5 Simple Tips to Keep Your Business Out of Court

I am a litigator, I make my living by fighting courtroom battles. So you’d think I shouldn’t be advising people on how to keep out of court. But this week I was involved in some Federal litigation that could have been avoided had my clients and my adversary’s clients followed some basic advice. After all, after litigating for over 30 years I have learned some simple tips for business clients to try and stay out of the courtroom that are worth passing on:

1. Be Proactive — Whether you are the owed money or you owe money, if non-payment issues arise, initiate communication and address them promptly. Do not allow the problem to continue to grow. Large problems are far more difficult to resolve than small ones.
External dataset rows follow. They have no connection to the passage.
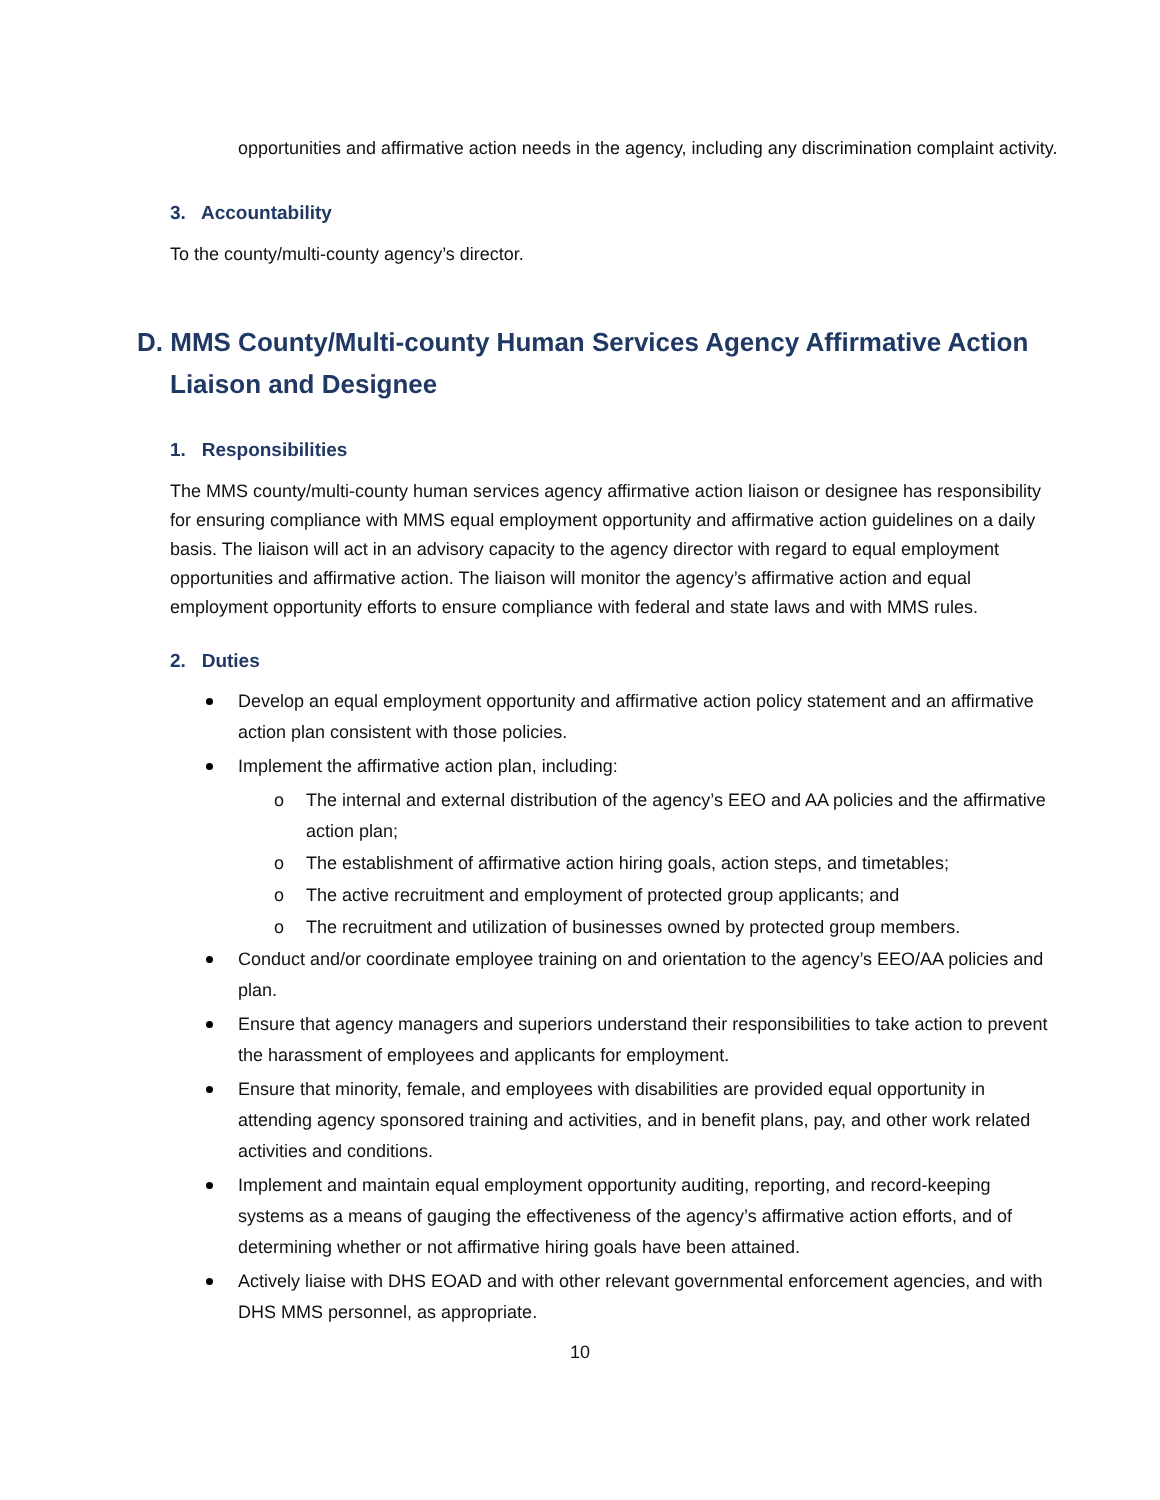opportunities and affirmative action needs in the agency, including any discrimination complaint activity.
3. Accountability
To the county/multi-county agency’s director.
D. MMS County/Multi-county Human Services Agency Affirmative Action Liaison and Designee
1. Responsibilities
The MMS county/multi-county human services agency affirmative action liaison or designee has responsibility for ensuring compliance with MMS equal employment opportunity and affirmative action guidelines on a daily basis. The liaison will act in an advisory capacity to the agency director with regard to equal employment opportunities and affirmative action. The liaison will monitor the agency’s affirmative action and equal employment opportunity efforts to ensure compliance with federal and state laws and with MMS rules.
2. Duties
Develop an equal employment opportunity and affirmative action policy statement and an affirmative action plan consistent with those policies.
Implement the affirmative action plan, including:
o The internal and external distribution of the agency’s EEO and AA policies and the affirmative action plan;
o The establishment of affirmative action hiring goals, action steps, and timetables;
o The active recruitment and employment of protected group applicants; and
o The recruitment and utilization of businesses owned by protected group members.
Conduct and/or coordinate employee training on and orientation to the agency’s EEO/AA policies and plan.
Ensure that agency managers and superiors understand their responsibilities to take action to prevent the harassment of employees and applicants for employment.
Ensure that minority, female, and employees with disabilities are provided equal opportunity in attending agency sponsored training and activities, and in benefit plans, pay, and other work related activities and conditions.
Implement and maintain equal employment opportunity auditing, reporting, and record-keeping systems as a means of gauging the effectiveness of the agency’s affirmative action efforts, and of determining whether or not affirmative hiring goals have been attained.
Actively liaise with DHS EOAD and with other relevant governmental enforcement agencies, and with DHS MMS personnel, as appropriate.
10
You are more likely to get the other side to come to a reasonable conclusion if you assure them that you are willing to work it out and try to resolve it before it gets out of hand.

2. Consider Alternatives Which Improve Your Position — In an economic downturn, creative resolutions may be necessary, but can also provide an opportunity to improve your position. If you are owed money from a deal or a business relationship of any kind, for example, such resolutions may include a note secured by property; a payment plan with agreed provisions for interest and attorneys fees; or for an agreed-upon judgment in the event of default. If you are on the other side, a work-out over time could provide for more affordable installment payments and a discount incentive for early payoff. This is also a prime opportunity for all sides to clearly document any agreements that are not in writing.

This can get expensive - Avoid it if you can
This can get expensive – Avoid it if you can

3. Evaluate Filing Suit — In certain situations, filing suit is necessary. The law provides deadlines for filing different types of claims, which will be denied if not filed in time. Additionally, as a practical matter, a lawsuit may be required to bring uncooperative parties to the table. But once you file, consider other pre-trial out-of-court options such as mediation, settlement conferences, or neutral case evaluations that can often lead to resolution when a neutral, third party is brought in to size things up. That will keep costs way down as well.

4. Evaluate the Likelihood and Cost Of Collection — Obtaining a judgment is different than collecting one. Winning a case is only the beginning. Now you have to get the defendant to pay. What assets do they have? If they are a corporation, can they just default and leave you with an empty piece of paper? A judgment is a court order deciding the merits of the case and the relief to which a party is entitled. If a monetary judgment is not voluntarily paid, enforcement procedures must be initiated and pursued by the judgment winner. Additionally, appeal rights might delay collection of a judgment. In tough or lean times, the advantage of a prompt voluntary payment may provide both an incentive to the plaintiff and leverage to the defendant in negotiating a potential discount or compromise. If the matter cannot be resolved, get help from an attorney familiar with enforcement options and procedures to keep costs down.

5. Invest In Prevention — Prevention is generally much less costly. Many businesses try to save money by “doing it themselves” or going to cheap, document-generating websites that tout “one-size-fits-all” documents. Think about how once-size fits all clothes generally look? Stylish? Hardly. Litigation often arises from differing expectations and from the use of the Internet or other “cut and paste forms” that do not fit the particular situation or conform to applicable law. Consider investing in a sit-down with a lawyer to create documents favorable to your business. Many documents, such as service contracts, notices, or mechanic’s lien waivers, can be tailored to protect your interest and be standardized for repeated use. Professional drafting and/or review of documents stating relationships and obligations can minimize the risk of time-consuming and costly litigation in the future. In other words, pay me now or pay me more later.